Ácido fólico
El ácido fólico es una vitamina del complejo B, soluble en agua, que cumple una función muy importante durante el embarazo.
El ácido fólico ayuda a que la placenta se desarrolle con normalidad y ayuda a evitar complicaciones en el desarrollo del cerebro y de la columna vertebral del bebé. También interviene en la producción y división de las células. Una de las complicaciones más comunes que se puede producir durante el embarazo y cuyo origen es la falta de ácido fólico o folato es lo que se denomina espina bífida. La espina bífida es una complicación en la columna vertebral del bebé, que puede llegar a producir parálisis en los miembros inferiores del cuerpo.
Para evitar estos riesgos, es importante que la madre consuma la dosis adecuada de ácido fólico antes y al inicio del embarazo ya que estos defectos en el bebé se producen durante el primer mes de embarazo, cuando muchas mujeres todavía ni saben que están embarazadas. Por este motivo y para evitar este riesgo, es especialmente importante que cualquier mujer en edad fértil, que tenga probabilidad o que busque quedar embarazada empiece a consumir ácido fólico. El ácido fólico es siempre bueno para el organismo, incluso si no se está embarazada. Por ello, es muy recomendable que una mujer se acostumbre a tomarlo.

### [DETALLES DEL PROBLEMA]
Prolonga el texto sobre el ácido fólico a partir de su última oración, manteniendo el mismo registro informativo.

[Datos recopilados]
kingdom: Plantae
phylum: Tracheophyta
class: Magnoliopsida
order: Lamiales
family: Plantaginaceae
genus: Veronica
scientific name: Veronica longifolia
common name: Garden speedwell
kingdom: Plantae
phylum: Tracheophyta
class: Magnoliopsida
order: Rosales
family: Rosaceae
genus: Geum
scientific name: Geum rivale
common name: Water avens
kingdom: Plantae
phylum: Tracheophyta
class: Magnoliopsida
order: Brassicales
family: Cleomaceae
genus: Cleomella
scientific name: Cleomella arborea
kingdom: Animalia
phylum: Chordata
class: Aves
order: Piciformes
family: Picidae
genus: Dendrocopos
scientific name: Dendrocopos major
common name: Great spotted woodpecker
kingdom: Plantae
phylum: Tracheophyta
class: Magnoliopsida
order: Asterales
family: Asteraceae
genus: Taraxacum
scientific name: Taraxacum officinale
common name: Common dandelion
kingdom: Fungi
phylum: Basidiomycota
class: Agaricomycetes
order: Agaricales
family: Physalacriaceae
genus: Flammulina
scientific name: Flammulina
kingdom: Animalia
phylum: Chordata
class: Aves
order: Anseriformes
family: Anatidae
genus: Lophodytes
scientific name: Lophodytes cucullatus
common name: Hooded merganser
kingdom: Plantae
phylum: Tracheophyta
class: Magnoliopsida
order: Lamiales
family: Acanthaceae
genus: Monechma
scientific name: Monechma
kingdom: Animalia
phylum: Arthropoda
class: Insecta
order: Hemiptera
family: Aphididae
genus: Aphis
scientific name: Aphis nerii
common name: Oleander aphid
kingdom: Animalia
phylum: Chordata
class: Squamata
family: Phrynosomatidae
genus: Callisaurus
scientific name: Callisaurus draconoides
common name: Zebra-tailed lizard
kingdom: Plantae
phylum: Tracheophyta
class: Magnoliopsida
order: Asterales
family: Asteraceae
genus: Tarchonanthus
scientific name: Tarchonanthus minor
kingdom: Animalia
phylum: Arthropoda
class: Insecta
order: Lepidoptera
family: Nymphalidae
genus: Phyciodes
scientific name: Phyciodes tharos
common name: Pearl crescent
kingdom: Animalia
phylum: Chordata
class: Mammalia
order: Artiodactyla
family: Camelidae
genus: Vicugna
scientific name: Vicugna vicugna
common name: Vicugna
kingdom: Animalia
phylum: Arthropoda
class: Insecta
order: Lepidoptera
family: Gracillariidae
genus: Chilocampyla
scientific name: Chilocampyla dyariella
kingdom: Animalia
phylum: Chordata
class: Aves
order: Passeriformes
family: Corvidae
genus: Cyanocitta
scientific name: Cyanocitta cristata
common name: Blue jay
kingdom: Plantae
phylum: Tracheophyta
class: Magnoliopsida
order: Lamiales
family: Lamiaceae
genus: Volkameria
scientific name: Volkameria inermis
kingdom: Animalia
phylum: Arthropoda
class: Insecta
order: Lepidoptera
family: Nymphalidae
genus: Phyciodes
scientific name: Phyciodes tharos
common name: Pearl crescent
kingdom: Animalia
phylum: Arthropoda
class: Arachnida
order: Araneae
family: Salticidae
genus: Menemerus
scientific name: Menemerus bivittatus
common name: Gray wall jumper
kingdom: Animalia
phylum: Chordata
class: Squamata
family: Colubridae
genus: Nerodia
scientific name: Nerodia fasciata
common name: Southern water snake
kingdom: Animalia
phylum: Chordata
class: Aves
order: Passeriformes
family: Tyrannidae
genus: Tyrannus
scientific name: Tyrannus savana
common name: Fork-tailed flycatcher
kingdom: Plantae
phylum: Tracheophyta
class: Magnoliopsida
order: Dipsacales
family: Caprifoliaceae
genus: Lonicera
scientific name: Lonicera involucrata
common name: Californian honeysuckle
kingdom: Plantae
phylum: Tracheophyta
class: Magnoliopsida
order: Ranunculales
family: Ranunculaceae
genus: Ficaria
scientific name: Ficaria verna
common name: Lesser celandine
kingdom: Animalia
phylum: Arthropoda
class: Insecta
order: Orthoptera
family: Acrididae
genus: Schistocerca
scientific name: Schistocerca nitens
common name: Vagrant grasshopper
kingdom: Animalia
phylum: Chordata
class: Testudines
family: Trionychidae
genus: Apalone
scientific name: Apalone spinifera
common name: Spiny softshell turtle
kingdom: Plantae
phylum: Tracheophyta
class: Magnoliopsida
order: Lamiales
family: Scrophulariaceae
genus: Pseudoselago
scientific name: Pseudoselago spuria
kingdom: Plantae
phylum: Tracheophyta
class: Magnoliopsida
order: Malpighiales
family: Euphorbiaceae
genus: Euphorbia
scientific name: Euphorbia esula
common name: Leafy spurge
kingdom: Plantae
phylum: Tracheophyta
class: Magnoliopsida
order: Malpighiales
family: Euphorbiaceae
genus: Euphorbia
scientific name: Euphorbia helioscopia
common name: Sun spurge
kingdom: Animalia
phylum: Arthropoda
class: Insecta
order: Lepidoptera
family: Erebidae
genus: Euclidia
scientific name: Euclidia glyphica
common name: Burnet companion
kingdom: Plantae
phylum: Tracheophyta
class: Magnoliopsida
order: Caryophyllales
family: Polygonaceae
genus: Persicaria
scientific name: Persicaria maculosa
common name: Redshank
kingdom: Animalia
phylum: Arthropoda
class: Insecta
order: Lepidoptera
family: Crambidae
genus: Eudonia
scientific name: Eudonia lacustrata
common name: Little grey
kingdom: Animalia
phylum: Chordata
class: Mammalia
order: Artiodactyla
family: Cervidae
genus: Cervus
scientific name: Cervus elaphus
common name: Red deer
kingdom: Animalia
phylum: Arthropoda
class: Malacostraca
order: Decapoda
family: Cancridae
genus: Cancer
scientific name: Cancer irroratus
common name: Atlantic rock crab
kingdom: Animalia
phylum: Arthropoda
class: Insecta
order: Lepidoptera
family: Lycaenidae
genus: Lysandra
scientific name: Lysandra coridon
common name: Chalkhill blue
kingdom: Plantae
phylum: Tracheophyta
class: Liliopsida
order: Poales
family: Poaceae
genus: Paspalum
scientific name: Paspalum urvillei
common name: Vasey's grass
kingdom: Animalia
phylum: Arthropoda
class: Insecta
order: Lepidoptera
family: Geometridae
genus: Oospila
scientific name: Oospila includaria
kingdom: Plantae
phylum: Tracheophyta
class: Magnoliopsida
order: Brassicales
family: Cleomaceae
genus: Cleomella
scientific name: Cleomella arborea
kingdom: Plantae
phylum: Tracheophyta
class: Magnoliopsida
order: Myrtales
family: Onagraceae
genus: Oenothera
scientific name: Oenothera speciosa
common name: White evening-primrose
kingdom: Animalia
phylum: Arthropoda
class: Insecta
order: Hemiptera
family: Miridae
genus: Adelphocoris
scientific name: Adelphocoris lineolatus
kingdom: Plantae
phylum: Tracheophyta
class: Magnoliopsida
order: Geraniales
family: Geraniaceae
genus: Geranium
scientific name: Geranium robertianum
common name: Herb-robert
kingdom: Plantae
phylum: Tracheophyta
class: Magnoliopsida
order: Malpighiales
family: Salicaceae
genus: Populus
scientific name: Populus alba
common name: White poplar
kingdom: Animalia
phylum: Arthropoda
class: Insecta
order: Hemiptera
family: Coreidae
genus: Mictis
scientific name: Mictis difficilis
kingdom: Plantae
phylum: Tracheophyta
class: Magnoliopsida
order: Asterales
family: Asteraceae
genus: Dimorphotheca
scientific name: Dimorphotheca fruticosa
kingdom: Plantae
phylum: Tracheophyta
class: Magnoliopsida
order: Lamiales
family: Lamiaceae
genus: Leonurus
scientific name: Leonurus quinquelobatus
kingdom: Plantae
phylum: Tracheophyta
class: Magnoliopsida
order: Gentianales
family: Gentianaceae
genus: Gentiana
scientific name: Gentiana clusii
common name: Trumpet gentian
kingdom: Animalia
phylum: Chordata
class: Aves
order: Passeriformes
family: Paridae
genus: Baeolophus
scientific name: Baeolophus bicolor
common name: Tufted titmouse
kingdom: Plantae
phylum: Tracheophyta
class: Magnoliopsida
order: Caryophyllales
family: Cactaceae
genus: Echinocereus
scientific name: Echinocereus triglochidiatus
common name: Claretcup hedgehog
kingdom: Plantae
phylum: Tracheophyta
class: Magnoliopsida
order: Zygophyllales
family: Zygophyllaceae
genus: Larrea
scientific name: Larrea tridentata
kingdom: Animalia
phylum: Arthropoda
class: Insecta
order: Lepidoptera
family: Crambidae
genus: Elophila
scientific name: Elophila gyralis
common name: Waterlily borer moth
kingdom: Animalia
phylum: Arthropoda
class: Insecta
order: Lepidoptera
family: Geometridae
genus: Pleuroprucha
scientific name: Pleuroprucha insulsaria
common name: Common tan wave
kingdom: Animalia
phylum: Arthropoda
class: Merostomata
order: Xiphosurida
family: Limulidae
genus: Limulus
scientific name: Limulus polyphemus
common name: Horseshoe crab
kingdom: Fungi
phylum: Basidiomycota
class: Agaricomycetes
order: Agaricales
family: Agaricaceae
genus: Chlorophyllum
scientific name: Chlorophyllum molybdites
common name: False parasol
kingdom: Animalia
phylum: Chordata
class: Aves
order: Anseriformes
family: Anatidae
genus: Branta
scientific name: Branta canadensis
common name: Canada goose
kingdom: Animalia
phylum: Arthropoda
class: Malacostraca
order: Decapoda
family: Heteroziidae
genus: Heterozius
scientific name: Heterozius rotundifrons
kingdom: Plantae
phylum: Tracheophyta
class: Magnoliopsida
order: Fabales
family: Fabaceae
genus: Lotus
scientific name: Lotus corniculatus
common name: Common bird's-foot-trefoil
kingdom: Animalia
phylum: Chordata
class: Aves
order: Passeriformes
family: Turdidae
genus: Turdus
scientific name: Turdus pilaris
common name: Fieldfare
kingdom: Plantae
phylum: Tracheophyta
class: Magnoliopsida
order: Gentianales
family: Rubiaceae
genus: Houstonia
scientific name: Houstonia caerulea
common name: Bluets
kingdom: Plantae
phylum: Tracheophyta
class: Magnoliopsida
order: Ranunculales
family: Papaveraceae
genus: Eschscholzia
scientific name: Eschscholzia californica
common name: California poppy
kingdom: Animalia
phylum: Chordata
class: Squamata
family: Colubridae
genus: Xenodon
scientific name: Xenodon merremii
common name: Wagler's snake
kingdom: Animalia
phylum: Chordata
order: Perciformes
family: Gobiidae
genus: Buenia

### [RESPUESTA AL EJERCICIO]
Si bien el ácido fólico se encuentra presente en muchos alimentos, éste se pierde durante la cocción. Los alimentos que contienen ácido fólico son, entre otros: banana, brócoli, harinas, panes, lentejas, guisantes, verduras de hojas verdes, frutas cítricas y cereales. Generalmente los cereales suelen contener una proporción bastante alta de ácido fólico.
En cualquier caso, muchos médicos suelen recetar en cualquier embarazo algún suplemento dietario de ácido fólico para asegurarse que el organismo recibe y asimila el ácido fólico necesario para el desarrollo normal del bebé.